First 5 LA Hall of Heroes: Martin Luther King, Jr.
As your child’s first teacher, you can help them learn about people in history who changed the world for the better. This month, celebrate Martin Luther King Jr. Day with teaching ideas and engaging activities to help you and your child learn, grow and be inspired!
Martin Luther King, Jr. (January 15, 1929 – April 4, 1968)
Martin Luther King Jr. grew up in Atlanta, Georgia, the son of a preacher. He was a very good student and skipped two grades, entering Morehouse College at the age of 15. Martin followed in his father’s footsteps by studying theology and becoming a minister.
In 1955 Martin got involved in civil rights when an African American woman named Rosa Parks was arrested for refusing to give up her bus seat to a white man. Martin led a boycott of the bus system that lasted for more than a year. Over the course of that year, Martin was arrested and his house was bombed, but he kept fighting for equality for all people.

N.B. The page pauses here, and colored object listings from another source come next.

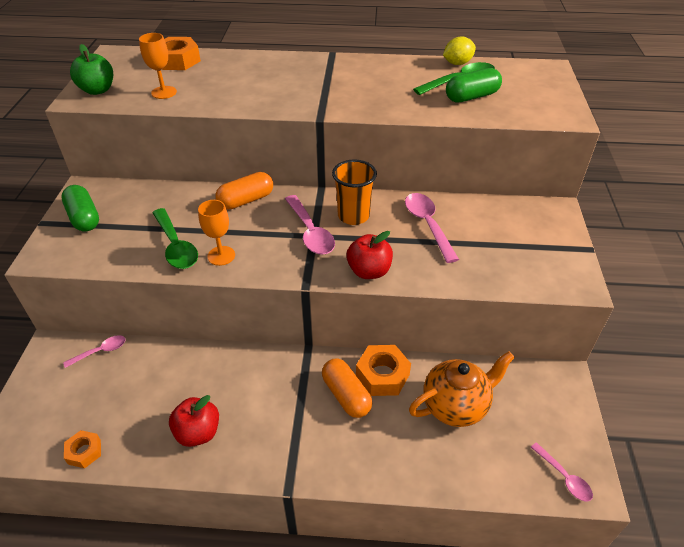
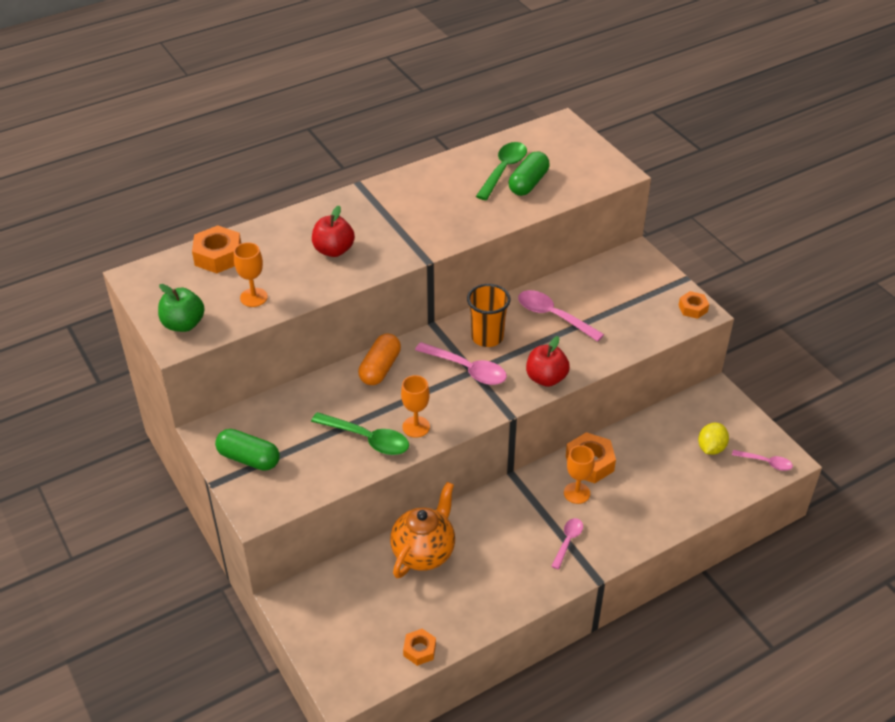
camera: 35 degrees left, 0 degrees up
pink spoon [63,335,126,368] -> pink spoon moved to [551,518,583,570]
red apple [169,395,219,447] -> red apple moved to [312,206,355,257]
orange capsule [322,358,372,418] -> orange goblet [564,445,595,504]
orange teapot [409,351,515,427] -> orange teapot moved to [390,482,455,578]
yellow lemon [443,36,476,65] -> yellow lemon moved to [698,423,729,455]
none -> orange nut [679,291,709,319]

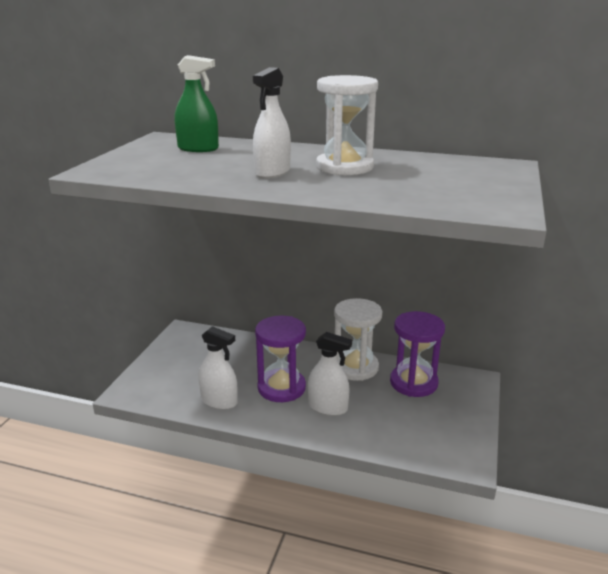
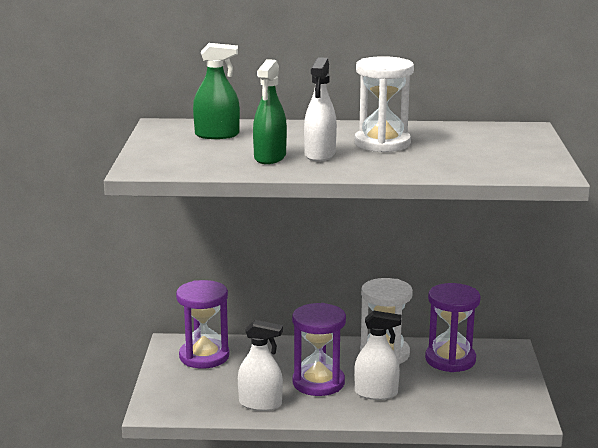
camera: 15 degrees left, 5 degrees down
none -> purple hourglass [176,280,229,368]
none -> green spray bottle [253,59,287,164]

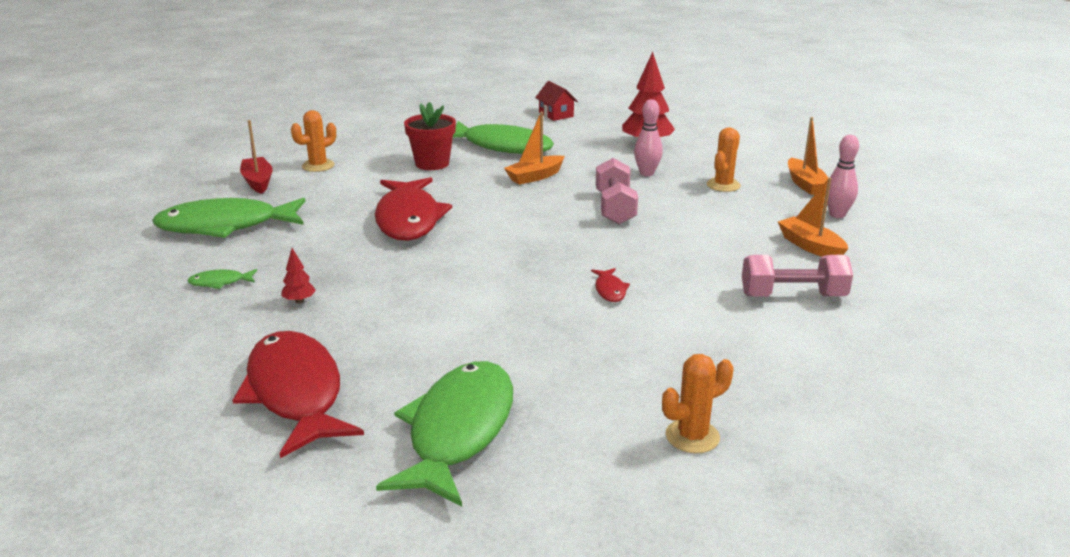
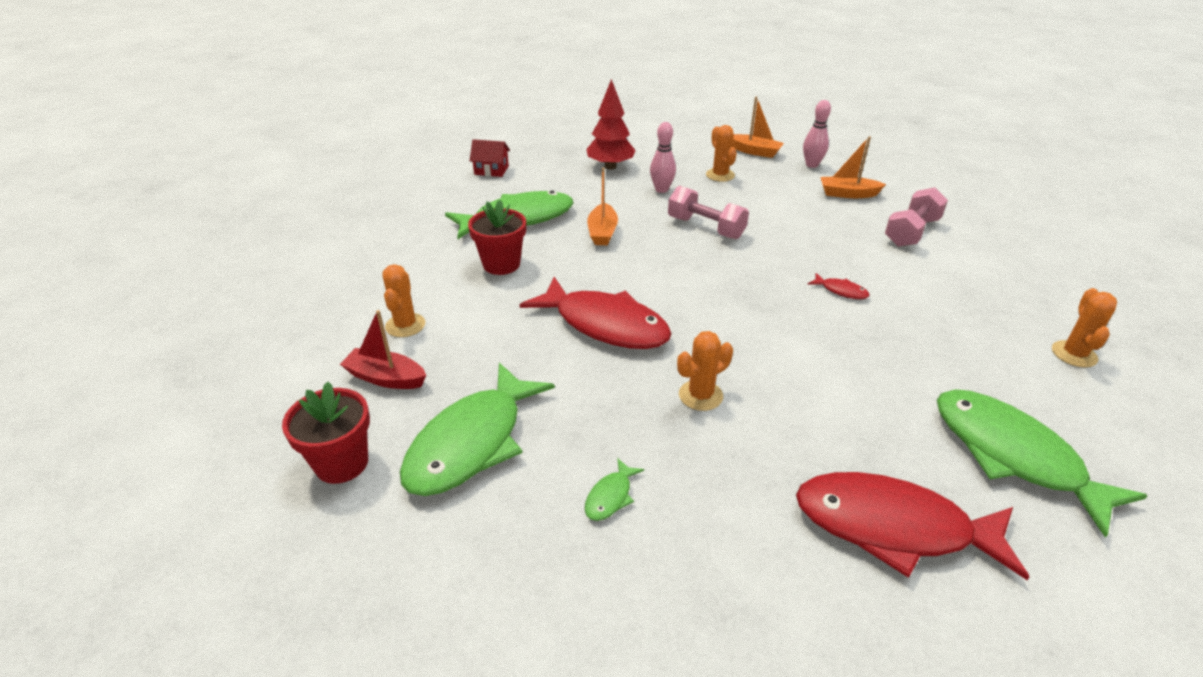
camera: 50 degrees left, 10 degrees up
red tree [281,248,316,303] -> none
none -> red flower pot [282,382,370,484]
none -> orange cactus [677,331,733,411]

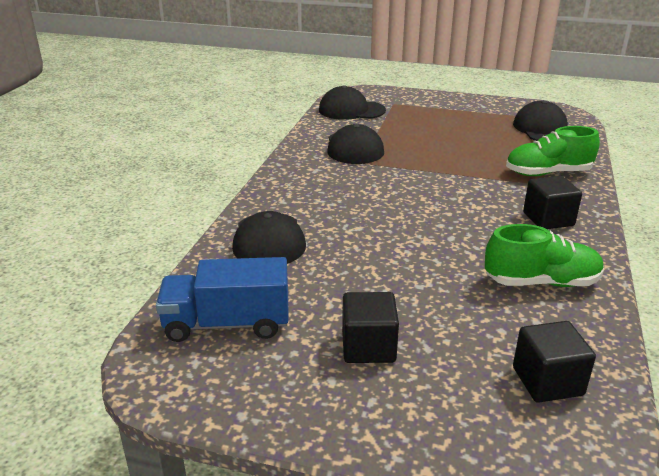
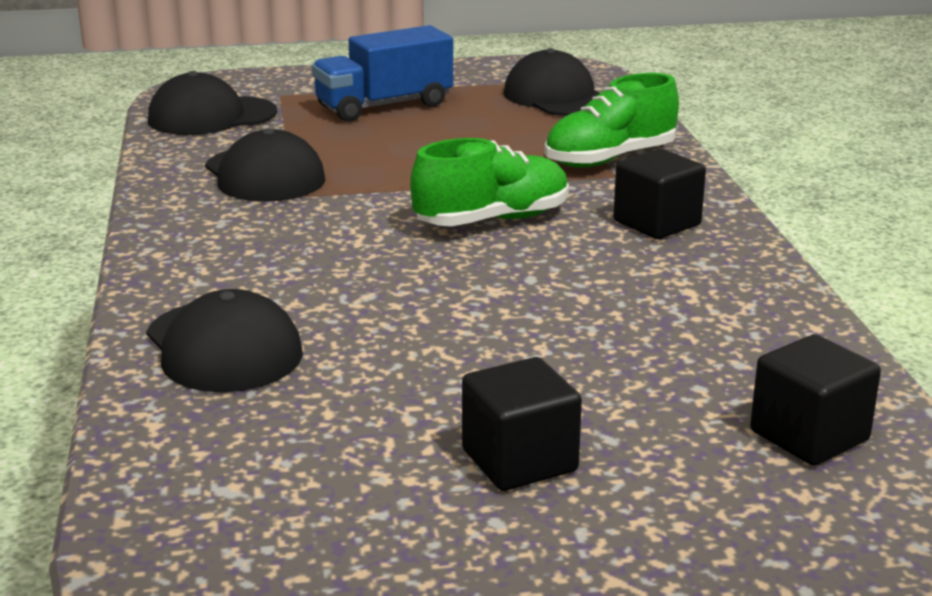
camera: 25 degrees left, 5 degrees down
blue truck [156,257,289,342] -> blue truck moved to [312,25,453,122]
green shoe [485,224,604,287] -> green shoe moved to [410,138,569,226]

Thanks to the peaceful protests he led, bus segregation ended in 1956.
Over the years, Martin continued to fight for the rights of all people, including African Americans. He believed in protesting without violence. In 1963, in front of 250,000 people at a civil rights march in Washington D.C., he gave his famous “I Have a Dream” speech. He said, “I have a dream that my four little children will one day live in a nation where they will not be judged by the color of their skin but by the content of their character.” In 1964, the Civil Rights Act passed and Martin became the youngest person ever to win the Nobel Peace Prize.
Throughout his life, Martin worked on finding peaceful solutions to problems and helping all people live with dignity. In 1968 his work and his life were cut short when he was assassinated. Martin’s legacy continues in those who fight for equality and justice today.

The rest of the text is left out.